Secondary dwelling converted to a dual occupancy caused a fuss

An objector argued that a consent granted by the Lake Macquarie City Council was invalid because the proposed change of use of an existing ‘secondary dwelling’ to a dwelling house to create a ‘dual occupancy’ involved no ‘development’.  The Land and Environment Court rejected the argument and confirmed that the change of use was ‘development’ regardless of whether there would be physical change to the dwellings situate on the land.

Background

‘Dwelling house’ and ‘dual occupancy (detached)’ are forms of ‘residential accommodation’ under the Lake Macquarie Local Environmental Plan 2014 (LEP).

A ‘dual occupancy’ means two attached dwellings on one lot of land but does not include a secondary dwelling.

A ‘secondary dwelling’ means a self-contained dwelling that is established ‘in conjunction with’ another dwelling on the same lot as the principal dwelling.

Council granted consent to the DA for the change of use including the erection of a carport and two covered decks.

Did the change of use constitute ‘development’?

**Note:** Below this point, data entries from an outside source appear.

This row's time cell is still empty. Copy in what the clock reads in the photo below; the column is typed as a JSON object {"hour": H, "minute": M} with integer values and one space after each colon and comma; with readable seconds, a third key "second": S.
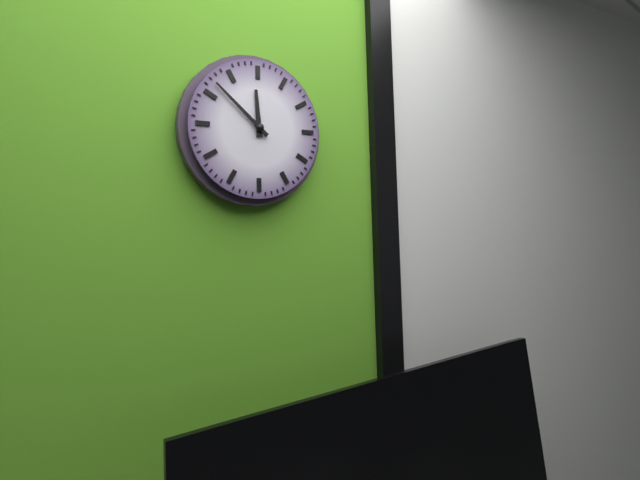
{"hour": 11, "minute": 52}
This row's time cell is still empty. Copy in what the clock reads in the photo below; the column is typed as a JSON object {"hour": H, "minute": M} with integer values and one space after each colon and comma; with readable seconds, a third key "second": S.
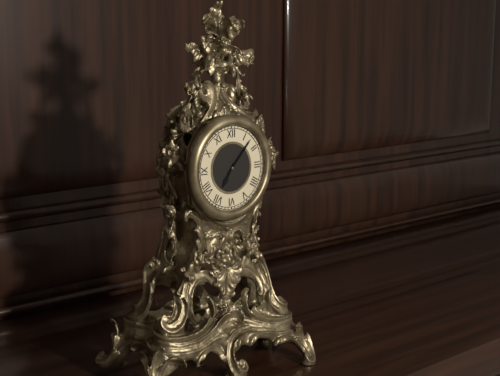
{"hour": 7, "minute": 7}
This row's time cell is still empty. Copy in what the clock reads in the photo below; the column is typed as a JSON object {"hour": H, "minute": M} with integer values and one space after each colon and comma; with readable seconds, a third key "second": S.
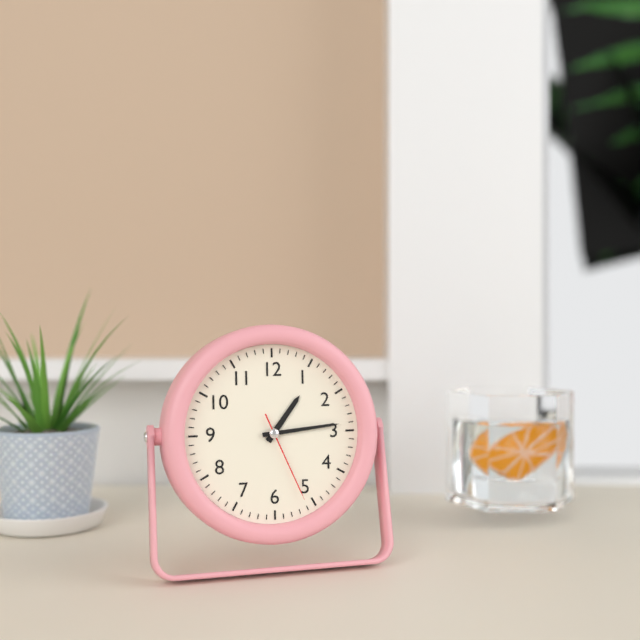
{"hour": 1, "minute": 14, "second": 26}
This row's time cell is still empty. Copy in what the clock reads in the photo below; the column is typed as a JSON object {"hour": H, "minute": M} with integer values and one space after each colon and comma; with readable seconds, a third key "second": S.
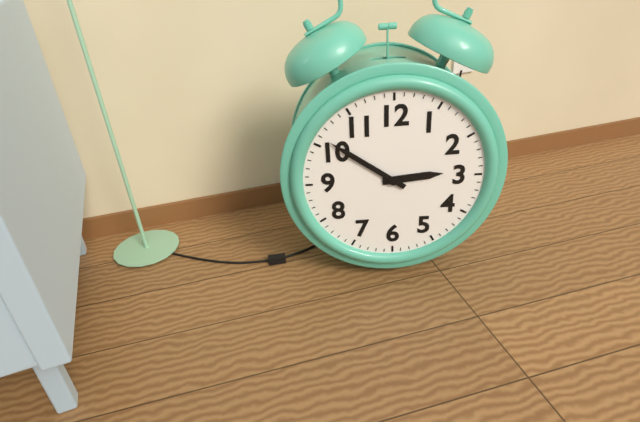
{"hour": 2, "minute": 51}
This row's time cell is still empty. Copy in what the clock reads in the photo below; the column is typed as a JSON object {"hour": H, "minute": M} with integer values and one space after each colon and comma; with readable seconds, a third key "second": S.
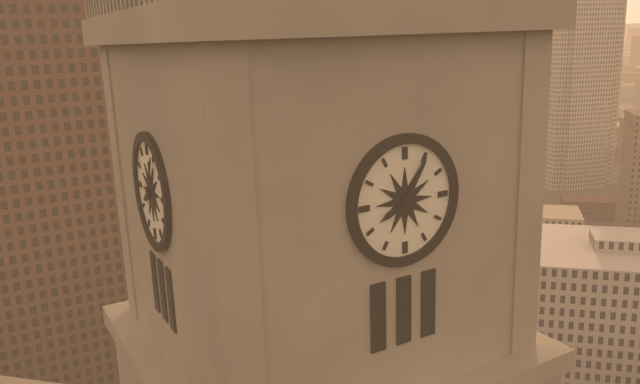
{"hour": 8, "minute": 5}
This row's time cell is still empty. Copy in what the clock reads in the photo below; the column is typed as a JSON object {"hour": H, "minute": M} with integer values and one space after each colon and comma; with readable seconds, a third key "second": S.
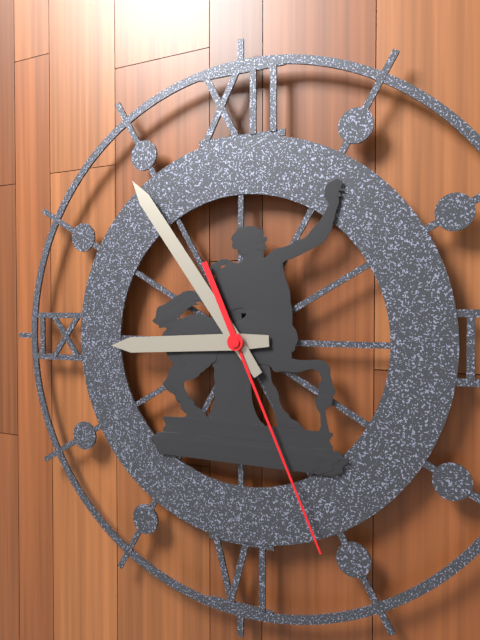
{"hour": 8, "minute": 54, "second": 26}
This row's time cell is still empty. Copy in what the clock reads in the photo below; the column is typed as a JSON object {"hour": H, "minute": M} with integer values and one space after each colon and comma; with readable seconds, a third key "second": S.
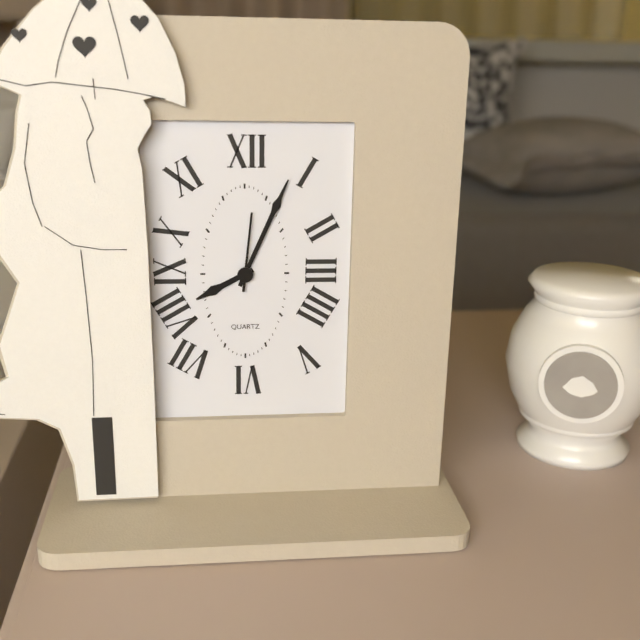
{"hour": 8, "minute": 4, "second": 1}
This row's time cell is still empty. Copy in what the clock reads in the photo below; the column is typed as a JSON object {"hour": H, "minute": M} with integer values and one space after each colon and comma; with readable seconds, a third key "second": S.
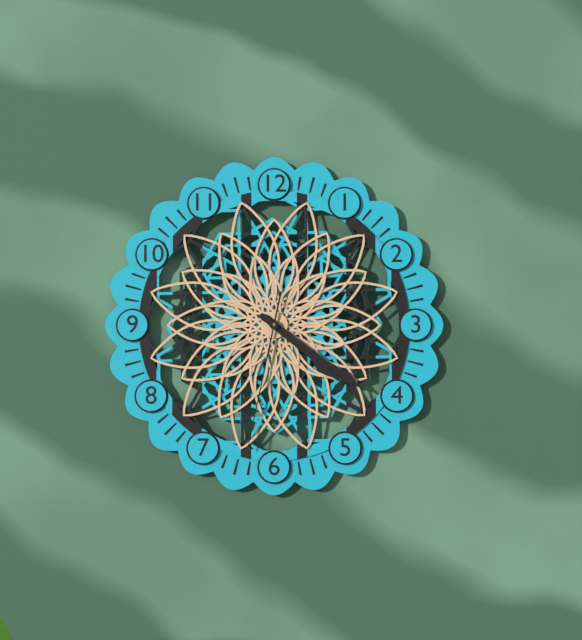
{"hour": 4, "minute": 21, "second": 32}
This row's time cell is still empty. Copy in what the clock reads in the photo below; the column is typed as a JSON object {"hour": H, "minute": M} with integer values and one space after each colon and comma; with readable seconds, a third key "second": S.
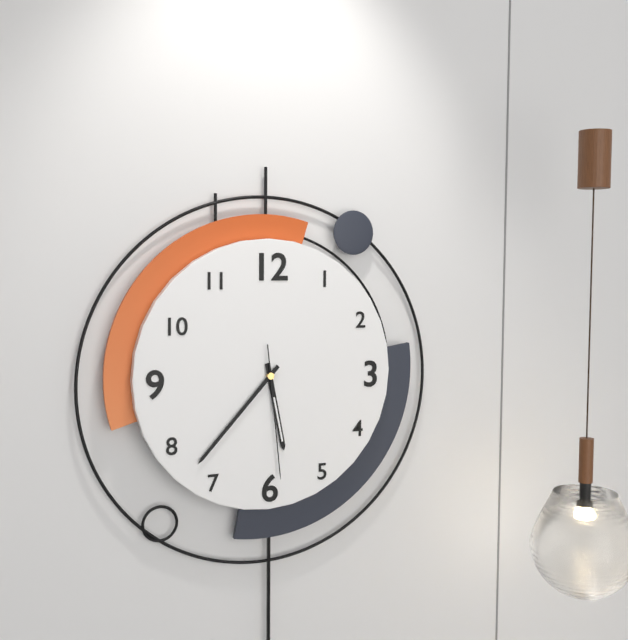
{"hour": 5, "minute": 37, "second": 29}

The objector argued there would be no actual change of use of the land because there was no physical act or change involved. The physical acts by which the land was used for the purpose of a secondary dwelling were equivalent to those physical acts involved in using the land for the purpose of dual occupancy. The Council’s decision to grant consent to the new use was therefore invalid as no ‘development’ was involved.

However, the Court confirmed that the use of land does not necessarily require the carrying out of physical works.  The definition of ‘development’ in the EPA Act (which includes ‘the use of land’, ‘the erection of a building’ and ‘the carrying out of a work’) plainly contemplate both physical and non-physical acts.

The Court held that approval could be granted for the future change of use of the existing buildings: ‘Just as development consent can be given for the future use of an already erected building (Buyozo at [39] and [41]), so too can approval be granted in respect of a change of use of existing buildings.’

The change of use of the buildings was material in any event as the Court identified differences between the use as a ‘secondary dwelling’ and use for a ‘dual occupancy’. ‘…[T]he relationship between the residents and the residents and the place changes,…’  In the former, the use of the secondary dwelling is in conjunction with the principal dwelling but in a dual occupancy that is not the case.

The case confirms that a change of use, whether or not involving physical act, may constitute development. You can read the case here: Peden v Lake Macquarie Council [2024] NSWLEC 2.